Ставя Южную Осетию под свой контроль, «северный близнец» официально вел дело к тому, чтобы создать как можно скорее для «южного братца» правовой статус типа того, который в начале 1990-х был уже естествен в правовом поле России, где прочно утвердился модус суверенитетов низшего ранга с их «неотъемлемыми правами». Конечно, в то время такой курс должен был отчаянно бесить Грузию, стремящуюся оформить себя как государство грузинской нации-этноса и много раз отвергавшую устами своих политиков применимость к себе российской федеративной модели. Тем хуже для Грузии, думали во Владикавказе, если обгладываемая революционной стаей «малая империя» не сумеет или не захочет обрести согласие также и с «легитимистскими» силами на Северном Кавказе! Так определился курс, который должен был позволить набирать очки Галазову и его окружению как «национальному руководству» в обоих несовпадающих значениях «нации» – и этноса, и гражданства. Ингушский вызов, представленный как общая угроза «дружному многонациональному народу Северной Осетии», и разделенность осетин по Главному Кавказскому хребту, переосмысляемому в объединяющую их территорию, казалось, переводили в геополитические трансформы мучительные для многих обществ региона внутренние функциональные дисбалансы, позволяя снимать и изживать последние во внешних отношениях североосетинского общества.

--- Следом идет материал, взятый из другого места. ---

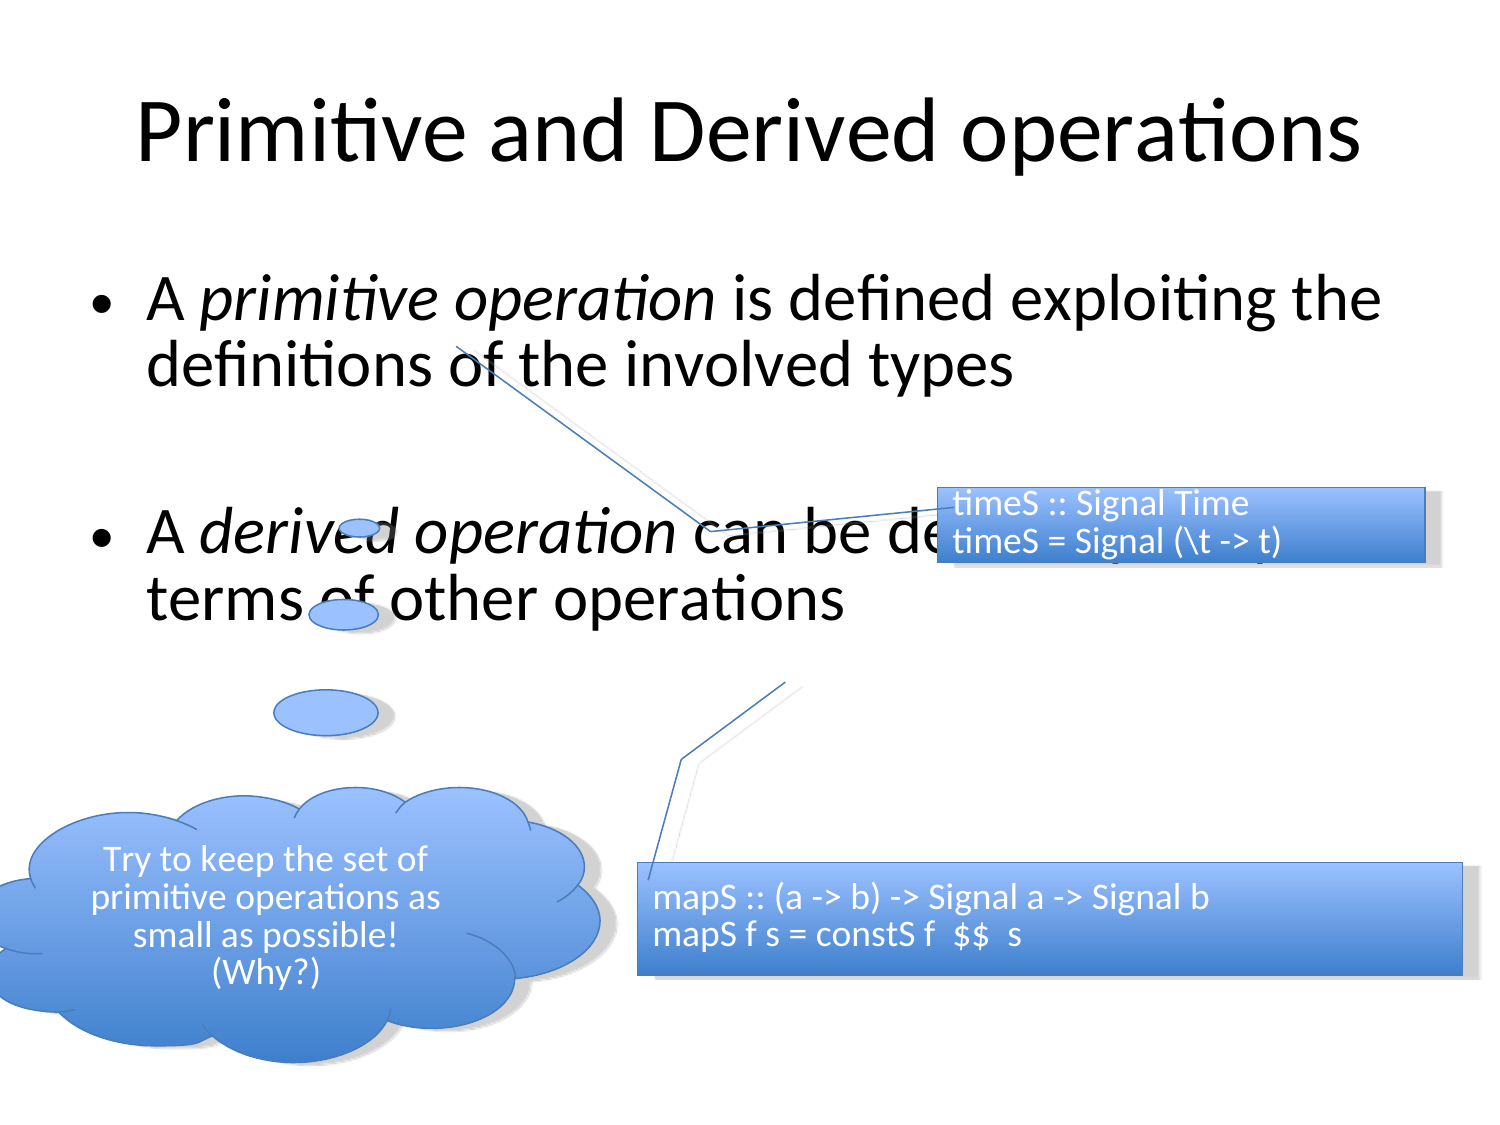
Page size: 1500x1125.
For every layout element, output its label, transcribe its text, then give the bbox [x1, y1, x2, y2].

Можно сказать, что в те годы, о которых идет речь, складывавшийся «осетинский проект» был сопряжен с популярным восприятием истории, сближавшим разные группы осетин – от номенклатуры Владикавказа до бунтарей Цхинвала. Подступиться к реконструкции этой «народной (популярной) историософии» весьма удобно, сравнивая трактовку югоосетинского кризиса рубежа 1980-х и 1990-х в текстах грузинских и осетинских авторов, пытающихся поместить этот кризис в некую долгосрочную историческую ретроспективу, как она видится тем и другим.
Для анализа грузинской версии представительным источником могут служить наработки комиссии во главе с Э. Шенгелая, созданной в начале 1991 года грузинским парламентом с целью обосновать ликвидацию осетинской автономии.